Groups Eagle Bald Eagles Group Bird Pictures For Wallpaper
Bald Eagles (Image by Pasquale Gabrielli via picanimals.com)
  • Bald Eagles are known for their distinctive white heads/tails, dark bodies, and yellow bill/legs. This is actually the adult plumage. Juvenile eagles are all brown and mottled on their body to various degrees. Each year they gain more white feather until the reach their full adult plumage around the age of 5.
  • Fish is the main staple of the Bald Eagle. They are opportunistic and will eat carrion, as well as birds, mammals, amphibians, and invertebrates. They will also try to pirate food off Ospreys or fish-eating mammals.
  • The Bald Eagle has been the national emblem of the United States since 1782.
  • Mate selection begins around the age of 4, and breeding pairs will stay together for life. Both sexes will contribute to making a nest, with the female focusing on stick placement.

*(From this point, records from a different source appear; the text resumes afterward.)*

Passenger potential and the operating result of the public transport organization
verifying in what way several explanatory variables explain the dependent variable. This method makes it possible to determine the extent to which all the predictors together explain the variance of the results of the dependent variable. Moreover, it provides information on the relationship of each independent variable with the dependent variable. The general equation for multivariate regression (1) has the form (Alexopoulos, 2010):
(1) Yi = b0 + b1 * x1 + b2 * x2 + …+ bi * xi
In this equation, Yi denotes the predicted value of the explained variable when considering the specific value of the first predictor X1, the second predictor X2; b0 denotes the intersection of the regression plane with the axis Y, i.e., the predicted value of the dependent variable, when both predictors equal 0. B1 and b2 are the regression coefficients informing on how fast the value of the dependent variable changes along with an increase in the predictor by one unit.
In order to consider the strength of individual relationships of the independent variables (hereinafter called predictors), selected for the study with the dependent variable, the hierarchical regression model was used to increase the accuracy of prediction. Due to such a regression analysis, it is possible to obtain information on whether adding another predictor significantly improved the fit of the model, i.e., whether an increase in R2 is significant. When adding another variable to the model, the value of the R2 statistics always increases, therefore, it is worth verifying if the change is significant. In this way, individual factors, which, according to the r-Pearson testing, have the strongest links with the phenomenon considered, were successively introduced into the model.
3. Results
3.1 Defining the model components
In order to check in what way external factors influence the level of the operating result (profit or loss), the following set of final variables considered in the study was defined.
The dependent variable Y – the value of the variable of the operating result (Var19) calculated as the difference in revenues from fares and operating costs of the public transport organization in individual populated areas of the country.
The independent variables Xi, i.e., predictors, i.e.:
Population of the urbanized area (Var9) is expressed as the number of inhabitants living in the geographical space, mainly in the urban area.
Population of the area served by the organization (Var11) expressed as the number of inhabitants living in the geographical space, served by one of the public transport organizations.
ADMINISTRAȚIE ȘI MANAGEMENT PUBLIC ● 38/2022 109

  • Bald Eagles construct some of the biggest nests in the world. They can be as tall as 2-4 feet and as wide as 5-6 feet. An eagle pair use the same nest for many years, often adding sticks to it each year.
bald_eagle_juvenile
Juvenile Bald Eage (Image by CleberBirds via allaboutbird.org)

 

  • The record for the largest Bald Eagle nest was 9 feet, 6 inches in diameter and 20 feet deep! It was located in St. Petersburg, Florida.
  • Bald Eagles are usually solitary birds. In the winter, they will congregate in large groups, especially if there is a salmon spawn.
  • Bald Eagles are known for one of the most dazzling mating displays. A pair will lock talons and rapidly descend to the ground in a dizzying spiral. They will release their talons before hitting the ground.
  • While diving, eagles can reach speeds of up to 100 miles per hour.
  • Bald Eagles represent one of the greatest success stories in bird conservation. In the 1978, these birds were added to the Endangered Species Act, mainly due to exposure to the harmful chemical DDT.  After DDT was banned, populations began to rebound through the 1980s. By the 1990s breeding populations started to become more established. They were removed from the Endangered Species List in 2007. However, they still face threats from overdevelopment, lead ammunition, and collisions with vehicles.
  • Alaska is home to the highest number of Bald Eagles in North America, with a population of around 70,000. Other states with high Bald Eagle populations include Florida, Wisconsin, and Minnesota.